(MATERIAL PROVIDED begins)

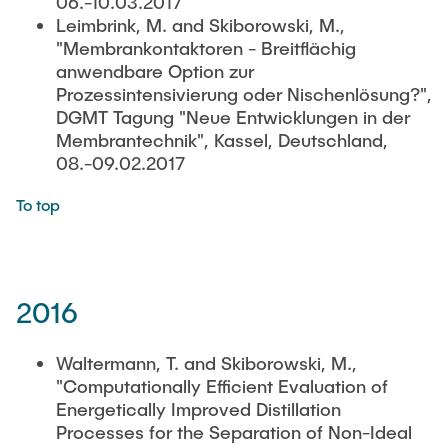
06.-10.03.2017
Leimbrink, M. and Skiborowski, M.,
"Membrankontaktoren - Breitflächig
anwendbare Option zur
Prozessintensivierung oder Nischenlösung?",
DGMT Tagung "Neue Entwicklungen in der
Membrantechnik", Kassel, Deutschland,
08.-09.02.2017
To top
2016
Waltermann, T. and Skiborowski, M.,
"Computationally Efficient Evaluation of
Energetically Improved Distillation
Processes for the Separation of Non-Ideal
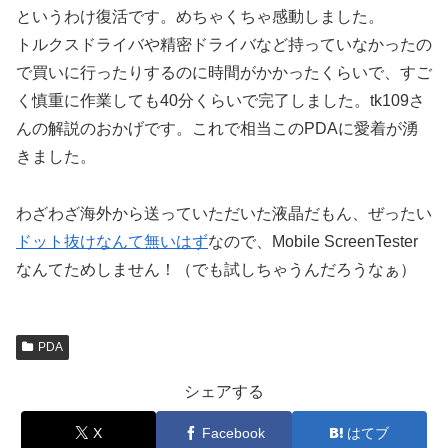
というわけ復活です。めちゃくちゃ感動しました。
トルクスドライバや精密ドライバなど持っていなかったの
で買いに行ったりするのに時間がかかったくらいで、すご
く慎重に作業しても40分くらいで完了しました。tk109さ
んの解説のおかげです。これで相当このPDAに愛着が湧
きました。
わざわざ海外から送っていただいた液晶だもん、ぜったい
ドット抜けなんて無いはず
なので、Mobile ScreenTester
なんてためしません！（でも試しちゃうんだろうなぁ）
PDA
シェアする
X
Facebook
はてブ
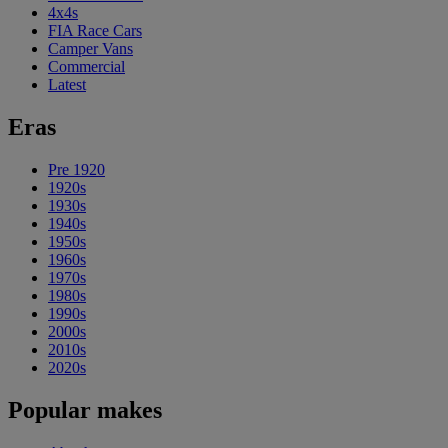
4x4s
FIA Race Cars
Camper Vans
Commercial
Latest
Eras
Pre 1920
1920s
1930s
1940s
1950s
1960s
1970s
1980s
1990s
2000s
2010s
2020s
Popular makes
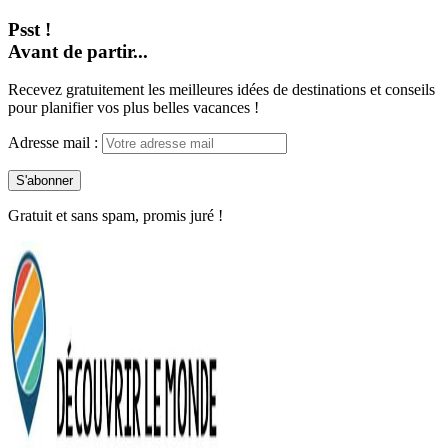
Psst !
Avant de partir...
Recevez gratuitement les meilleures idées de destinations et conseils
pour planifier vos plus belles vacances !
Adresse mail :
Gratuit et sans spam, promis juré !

(MATERIAL PROVIDED ends)

→ **WORK INSTRUCTIONS**
Using the data above, copy exactly the lines from the one containing "というわけ復活です。めちゃくちゃ感動しました。" to the one containing "Recevez gratuitement les", inclusive. Exclude the pictures.

→ **EXERCISE RESPONSE**
というわけ復活です。めちゃくちゃ感動しました。
トルクスドライバや精密ドライバなど持っていなかったの
で買いに行ったりするのに時間がかかったくらいで、すご
く慎重に作業しても40分くらいで完了しました。tk109さ
んの解説のおかげです。これで相当このPDAに愛着が湧
きました。
わざわざ海外から送っていただいた液晶だもん、ぜったい
ドット抜けなんて無いはず
なので、Mobile ScreenTester
なんてためしません！（でも試しちゃうんだろうなぁ）
PDA
シェアする
X
Facebook
はてブ
4x4s
FIA Race Cars
Camper Vans
Commercial
Latest
Eras
Pre 1920
1920s
1930s
1940s
1950s
1960s
1970s
1980s
1990s
2000s
2010s
2020s
Popular makes
Psst !
Avant de partir...
Recevez gratuitement les meilleures idées de destinations et conseils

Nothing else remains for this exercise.